TASK STATEMENT: Return only this: the line with "20/09/04 à 20:56:28" and all the lines that follow it below, through the final one, exactly as they are.
________
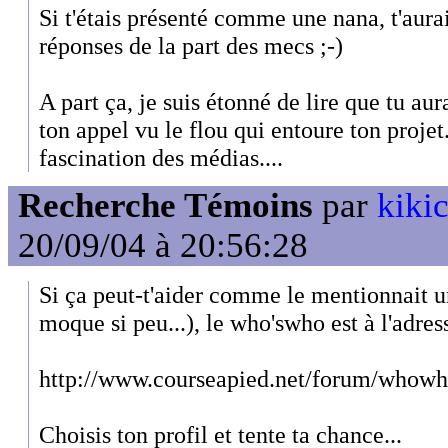
Si t'étais présenté comme une nana, t'aura
réponses de la part des mecs ;-)
A part ça, je suis étonné de lire que tu au
ton appel vu le flou qui entoure ton projet
fascination des médias....
Recherche Témoins
par
kiki
20/09/04 à 20:56:28
Si ça peut-t'aider comme le mentionnait 
moque si peu...), le who'swho est à l'adres
http://www.courseapied.net/forum/whowh
Choisis ton profil et tente ta chance...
________
ANSWER SPACE:
20/09/04 à 20:56:28
Si ça peut-t'aider comme le mentionnait 
moque si peu...), le who'swho est à l'adres
http://www.courseapied.net/forum/whowh
Choisis ton profil et tente ta chance...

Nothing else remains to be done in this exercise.